Collected data entries =>
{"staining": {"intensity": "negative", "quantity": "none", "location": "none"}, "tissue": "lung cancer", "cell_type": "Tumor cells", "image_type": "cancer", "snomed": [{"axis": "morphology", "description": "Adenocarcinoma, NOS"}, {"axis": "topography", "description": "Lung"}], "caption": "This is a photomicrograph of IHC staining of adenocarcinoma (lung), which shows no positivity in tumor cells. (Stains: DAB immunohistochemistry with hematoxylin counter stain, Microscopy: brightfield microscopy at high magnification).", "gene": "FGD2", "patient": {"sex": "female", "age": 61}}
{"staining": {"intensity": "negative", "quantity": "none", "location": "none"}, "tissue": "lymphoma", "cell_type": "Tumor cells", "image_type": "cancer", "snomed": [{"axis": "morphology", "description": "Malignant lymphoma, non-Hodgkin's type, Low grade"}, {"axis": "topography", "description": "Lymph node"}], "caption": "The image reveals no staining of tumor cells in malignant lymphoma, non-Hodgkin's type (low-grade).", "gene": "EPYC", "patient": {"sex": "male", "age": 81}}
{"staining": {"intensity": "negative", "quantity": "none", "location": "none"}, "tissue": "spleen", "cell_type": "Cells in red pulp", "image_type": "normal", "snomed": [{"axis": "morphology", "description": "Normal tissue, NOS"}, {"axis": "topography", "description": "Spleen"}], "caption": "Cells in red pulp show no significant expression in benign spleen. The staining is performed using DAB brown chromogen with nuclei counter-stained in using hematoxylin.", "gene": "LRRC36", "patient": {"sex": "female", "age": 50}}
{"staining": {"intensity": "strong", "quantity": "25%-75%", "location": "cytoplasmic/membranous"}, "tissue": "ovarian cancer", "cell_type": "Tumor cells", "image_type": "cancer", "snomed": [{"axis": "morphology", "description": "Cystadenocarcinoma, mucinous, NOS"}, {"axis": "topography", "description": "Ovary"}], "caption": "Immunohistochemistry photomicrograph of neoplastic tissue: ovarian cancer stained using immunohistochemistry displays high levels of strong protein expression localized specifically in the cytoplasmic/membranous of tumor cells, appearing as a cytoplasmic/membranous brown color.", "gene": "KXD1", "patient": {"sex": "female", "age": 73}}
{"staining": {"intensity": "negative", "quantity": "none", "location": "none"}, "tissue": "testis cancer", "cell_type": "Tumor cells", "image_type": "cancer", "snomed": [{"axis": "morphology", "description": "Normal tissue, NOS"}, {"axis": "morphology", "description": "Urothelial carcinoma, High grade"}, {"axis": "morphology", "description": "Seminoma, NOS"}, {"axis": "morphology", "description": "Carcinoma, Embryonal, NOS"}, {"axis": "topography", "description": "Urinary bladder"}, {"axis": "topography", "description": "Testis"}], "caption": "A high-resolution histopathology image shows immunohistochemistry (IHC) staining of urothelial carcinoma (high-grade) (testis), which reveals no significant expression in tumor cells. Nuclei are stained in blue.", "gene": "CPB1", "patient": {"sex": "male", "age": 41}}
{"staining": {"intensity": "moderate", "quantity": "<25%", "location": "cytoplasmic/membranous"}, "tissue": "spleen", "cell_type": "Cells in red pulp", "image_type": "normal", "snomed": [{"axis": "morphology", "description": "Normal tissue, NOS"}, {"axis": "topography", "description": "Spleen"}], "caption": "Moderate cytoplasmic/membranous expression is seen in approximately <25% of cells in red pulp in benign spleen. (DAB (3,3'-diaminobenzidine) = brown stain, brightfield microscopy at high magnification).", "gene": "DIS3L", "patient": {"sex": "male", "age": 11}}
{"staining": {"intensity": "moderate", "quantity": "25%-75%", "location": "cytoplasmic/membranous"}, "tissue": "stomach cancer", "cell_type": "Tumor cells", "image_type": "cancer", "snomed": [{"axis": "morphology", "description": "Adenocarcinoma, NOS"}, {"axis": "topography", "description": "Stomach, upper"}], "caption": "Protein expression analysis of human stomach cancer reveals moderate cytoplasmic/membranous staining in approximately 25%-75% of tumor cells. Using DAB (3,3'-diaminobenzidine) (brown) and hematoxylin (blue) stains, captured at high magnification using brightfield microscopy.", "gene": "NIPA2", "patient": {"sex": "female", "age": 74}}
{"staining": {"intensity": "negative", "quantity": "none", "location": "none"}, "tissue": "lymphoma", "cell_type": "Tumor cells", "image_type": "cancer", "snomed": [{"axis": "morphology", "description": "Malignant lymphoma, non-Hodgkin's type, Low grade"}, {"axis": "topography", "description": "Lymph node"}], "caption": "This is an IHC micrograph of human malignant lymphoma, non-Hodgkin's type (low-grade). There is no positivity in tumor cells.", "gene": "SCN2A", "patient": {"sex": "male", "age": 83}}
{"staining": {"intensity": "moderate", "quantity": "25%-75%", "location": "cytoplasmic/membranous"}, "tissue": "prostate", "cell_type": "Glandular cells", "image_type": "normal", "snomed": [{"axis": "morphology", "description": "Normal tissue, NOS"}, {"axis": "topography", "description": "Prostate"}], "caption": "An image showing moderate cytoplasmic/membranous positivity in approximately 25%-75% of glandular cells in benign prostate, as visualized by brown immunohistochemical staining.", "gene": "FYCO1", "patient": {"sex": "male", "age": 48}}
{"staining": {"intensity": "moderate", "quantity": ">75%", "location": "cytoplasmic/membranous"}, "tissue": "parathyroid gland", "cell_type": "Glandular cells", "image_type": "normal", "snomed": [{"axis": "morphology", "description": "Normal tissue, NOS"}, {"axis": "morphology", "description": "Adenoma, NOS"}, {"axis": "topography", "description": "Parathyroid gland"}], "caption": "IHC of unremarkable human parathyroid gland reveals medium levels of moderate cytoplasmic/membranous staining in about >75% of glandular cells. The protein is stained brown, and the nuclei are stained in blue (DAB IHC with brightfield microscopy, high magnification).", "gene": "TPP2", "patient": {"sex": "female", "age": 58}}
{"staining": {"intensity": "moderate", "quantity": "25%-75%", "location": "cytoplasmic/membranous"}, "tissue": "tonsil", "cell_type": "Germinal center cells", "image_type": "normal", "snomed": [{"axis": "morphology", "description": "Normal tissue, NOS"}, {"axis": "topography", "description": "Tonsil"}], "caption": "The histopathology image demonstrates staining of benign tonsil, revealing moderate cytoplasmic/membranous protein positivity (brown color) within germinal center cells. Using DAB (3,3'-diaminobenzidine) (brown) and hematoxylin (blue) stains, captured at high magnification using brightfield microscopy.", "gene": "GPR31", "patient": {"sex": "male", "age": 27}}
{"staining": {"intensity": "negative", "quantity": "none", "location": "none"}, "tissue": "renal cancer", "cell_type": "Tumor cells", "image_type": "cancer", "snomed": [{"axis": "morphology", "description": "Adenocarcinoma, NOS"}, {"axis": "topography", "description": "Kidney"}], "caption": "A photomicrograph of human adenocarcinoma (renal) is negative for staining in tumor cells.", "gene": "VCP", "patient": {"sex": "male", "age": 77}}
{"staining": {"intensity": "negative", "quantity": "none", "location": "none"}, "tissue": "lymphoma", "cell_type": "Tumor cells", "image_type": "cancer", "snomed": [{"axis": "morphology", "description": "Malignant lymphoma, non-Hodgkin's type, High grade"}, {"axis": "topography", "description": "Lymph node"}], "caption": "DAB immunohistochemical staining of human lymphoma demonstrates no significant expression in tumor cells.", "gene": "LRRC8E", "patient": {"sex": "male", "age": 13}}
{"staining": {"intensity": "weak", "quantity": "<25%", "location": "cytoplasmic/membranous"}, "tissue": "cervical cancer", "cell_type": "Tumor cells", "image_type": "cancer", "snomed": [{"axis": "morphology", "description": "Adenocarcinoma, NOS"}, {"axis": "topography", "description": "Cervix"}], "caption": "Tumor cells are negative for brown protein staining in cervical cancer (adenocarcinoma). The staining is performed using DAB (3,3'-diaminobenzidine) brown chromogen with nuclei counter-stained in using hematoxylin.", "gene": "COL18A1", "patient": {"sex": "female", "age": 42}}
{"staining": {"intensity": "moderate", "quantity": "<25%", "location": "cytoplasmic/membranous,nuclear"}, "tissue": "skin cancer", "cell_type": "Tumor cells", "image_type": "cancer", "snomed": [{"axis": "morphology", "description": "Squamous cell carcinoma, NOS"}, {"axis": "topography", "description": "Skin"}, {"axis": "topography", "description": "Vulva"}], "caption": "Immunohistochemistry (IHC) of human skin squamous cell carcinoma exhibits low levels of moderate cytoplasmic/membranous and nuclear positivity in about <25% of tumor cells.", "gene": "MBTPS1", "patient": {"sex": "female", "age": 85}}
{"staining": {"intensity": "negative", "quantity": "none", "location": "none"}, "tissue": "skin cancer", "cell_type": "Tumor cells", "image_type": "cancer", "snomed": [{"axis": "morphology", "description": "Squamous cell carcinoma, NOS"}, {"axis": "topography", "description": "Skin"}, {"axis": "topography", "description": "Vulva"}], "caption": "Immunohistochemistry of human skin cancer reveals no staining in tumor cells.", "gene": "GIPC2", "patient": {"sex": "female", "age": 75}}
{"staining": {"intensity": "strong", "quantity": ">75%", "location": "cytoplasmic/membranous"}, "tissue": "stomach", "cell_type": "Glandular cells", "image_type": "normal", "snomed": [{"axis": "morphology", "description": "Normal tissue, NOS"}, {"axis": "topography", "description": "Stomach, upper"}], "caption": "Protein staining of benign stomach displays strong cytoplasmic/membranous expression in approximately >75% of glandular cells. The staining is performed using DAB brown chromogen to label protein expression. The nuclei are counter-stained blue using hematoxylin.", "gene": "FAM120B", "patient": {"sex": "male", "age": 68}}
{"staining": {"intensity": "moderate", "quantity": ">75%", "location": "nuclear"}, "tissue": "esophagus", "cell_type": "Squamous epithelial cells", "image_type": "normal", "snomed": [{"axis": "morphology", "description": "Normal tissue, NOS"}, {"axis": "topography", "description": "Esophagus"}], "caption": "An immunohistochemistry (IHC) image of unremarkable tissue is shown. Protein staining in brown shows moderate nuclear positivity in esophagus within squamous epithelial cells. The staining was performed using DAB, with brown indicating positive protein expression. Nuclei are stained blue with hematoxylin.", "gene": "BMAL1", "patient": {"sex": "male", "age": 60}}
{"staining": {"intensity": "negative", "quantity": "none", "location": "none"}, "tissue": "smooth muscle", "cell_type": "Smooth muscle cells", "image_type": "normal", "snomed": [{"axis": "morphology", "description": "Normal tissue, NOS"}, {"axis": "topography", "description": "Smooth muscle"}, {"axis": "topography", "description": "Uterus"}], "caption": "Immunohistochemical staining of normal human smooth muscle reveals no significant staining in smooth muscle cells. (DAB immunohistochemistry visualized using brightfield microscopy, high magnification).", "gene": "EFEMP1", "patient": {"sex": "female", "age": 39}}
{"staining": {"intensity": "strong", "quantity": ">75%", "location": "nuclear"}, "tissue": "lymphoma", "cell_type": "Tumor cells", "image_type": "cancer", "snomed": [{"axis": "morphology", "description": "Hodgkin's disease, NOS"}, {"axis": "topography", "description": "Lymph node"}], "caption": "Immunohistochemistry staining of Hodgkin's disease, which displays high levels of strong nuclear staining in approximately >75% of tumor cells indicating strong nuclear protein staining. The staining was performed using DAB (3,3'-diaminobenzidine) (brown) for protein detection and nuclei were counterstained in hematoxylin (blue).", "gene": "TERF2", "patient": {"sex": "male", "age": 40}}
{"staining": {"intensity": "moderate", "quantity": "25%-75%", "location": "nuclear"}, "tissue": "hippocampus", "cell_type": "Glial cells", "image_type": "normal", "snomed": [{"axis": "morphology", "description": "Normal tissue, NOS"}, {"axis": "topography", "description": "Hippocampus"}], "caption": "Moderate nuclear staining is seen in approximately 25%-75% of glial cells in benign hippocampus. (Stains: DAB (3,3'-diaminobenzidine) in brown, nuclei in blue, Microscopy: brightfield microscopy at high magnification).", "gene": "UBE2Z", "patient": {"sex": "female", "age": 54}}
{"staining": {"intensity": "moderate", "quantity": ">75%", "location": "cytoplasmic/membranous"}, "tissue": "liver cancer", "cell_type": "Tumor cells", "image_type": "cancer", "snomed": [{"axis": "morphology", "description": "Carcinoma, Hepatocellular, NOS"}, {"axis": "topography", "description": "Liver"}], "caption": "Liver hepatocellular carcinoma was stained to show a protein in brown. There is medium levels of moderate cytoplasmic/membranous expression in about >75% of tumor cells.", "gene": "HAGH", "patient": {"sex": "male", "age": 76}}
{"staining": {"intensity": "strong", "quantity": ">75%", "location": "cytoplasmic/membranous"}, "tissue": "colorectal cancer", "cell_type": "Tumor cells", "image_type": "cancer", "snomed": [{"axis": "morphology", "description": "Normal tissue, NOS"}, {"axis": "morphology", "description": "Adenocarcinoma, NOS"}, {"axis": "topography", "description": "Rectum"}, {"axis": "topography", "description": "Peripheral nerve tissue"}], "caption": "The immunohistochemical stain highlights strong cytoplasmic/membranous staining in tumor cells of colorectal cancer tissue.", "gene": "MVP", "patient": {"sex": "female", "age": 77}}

PROBLEM TO WORK ON => What lines in the data include the string "unremarkable"? Copy each one.

THE ANSWER =>
{"staining": {"intensity": "moderate", "quantity": ">75%", "location": "cytoplasmic/membranous"}, "tissue": "parathyroid gland", "cell_type": "Glandular cells", "image_type": "normal", "snomed": [{"axis": "morphology", "description": "Normal tissue, NOS"}, {"axis": "morphology", "description": "Adenoma, NOS"}, {"axis": "topography", "description": "Parathyroid gland"}], "caption": "IHC of unremarkable human parathyroid gland reveals medium levels of moderate cytoplasmic/membranous staining in about >75% of glandular cells. The protein is stained brown, and the nuclei are stained in blue (DAB IHC with brightfield microscopy, high magnification).", "gene": "TPP2", "patient": {"sex": "female", "age": 58}}
{"staining": {"intensity": "moderate", "quantity": ">75%", "location": "nuclear"}, "tissue": "esophagus", "cell_type": "Squamous epithelial cells", "image_type": "normal", "snomed": [{"axis": "morphology", "description": "Normal tissue, NOS"}, {"axis": "topography", "description": "Esophagus"}], "caption": "An immunohistochemistry (IHC) image of unremarkable tissue is shown. Protein staining in brown shows moderate nuclear positivity in esophagus within squamous epithelial cells. The staining was performed using DAB, with brown indicating positive protein expression. Nuclei are stained blue with hematoxylin.", "gene": "BMAL1", "patient": {"sex": "male", "age": 60}}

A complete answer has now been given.